Is this the toughest test in Super Rugby? "At this stage, yes," said Whiteley. "If you look at their results over the last couple of weeks and how they've constantly improved… this is why you play the game – for opportunities like this."

In 2016, the Lions lost to the Hurricanes in the final in Wellington. Last year they lost at home to the Crusaders after livewire flanker Kwagga Smith was red carded just before halftime for a dangerous mid-air challenge.

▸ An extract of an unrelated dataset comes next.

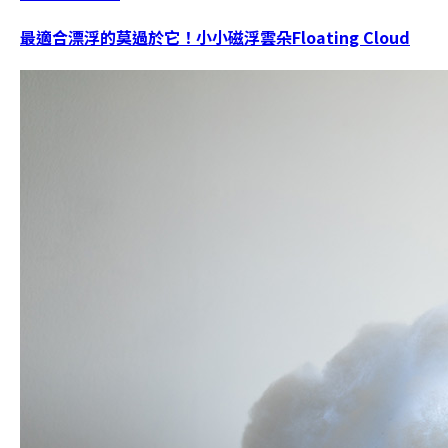
最適合漂浮的莫過於它！小小磁浮雲朵Floating Cloud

Had things been a little different they might have won, but they arrive here not with a sense of injustice or nervousness but with a sense of opportunity.

"We knew we'd keep most of the guys for this season," de Bruin said as he reflected on the feeling after last year's final. "This season has had its own trials and tribulations. We've had a lot of injuries at the wrong times but all of those things build character."

And that is what this team, easily the best in South Africa and with an ability to play any way (just like the Crusaders), are all about.

Lions team to play the Crusaders in the Super Rugby final at AMI Stadium on Saturday, kick-off 7.35pm is: Andries Coetzee, Ruan Combrink, Lionel Mapoe, Harold Vorster, Courtnal Skosan, Elton Jantjies, Ross Cronje, Warren Whiteley, Cyle Brink, Kwagga Smith, Franco Mostert, Marvin Orie, Ruan Dreyer, Malcolm Marx, Jacques van Rooyen.

Reserves: Corne Fourie, Dylan Smith, Johannes Jonker, Lourens Erasmus, Marnus Schoeman, Dillon Smit, Aphiwe Dyantyi, Howard Mnisi.

Crusaders: David Havili, Seta Tamanivalu, Jack Goodhue, Ryan Crotty, George Bridge, Richie Mo'unga, Bryn Hall, Kieran Read, Matt Todd, Heiden Bedwell-Curtis, Sam Whitelock, Scott Barrett, Owen Franks, Codie Taylor, Joe Moody.

Reserves: Sam Anderson-Heather or Andrew Makalio, Tim Perry, Michael Alaalatoa, Luke Romano, Pete Samu, Mitchell Drummond, Mitchell Hunt, Braydon Ennor.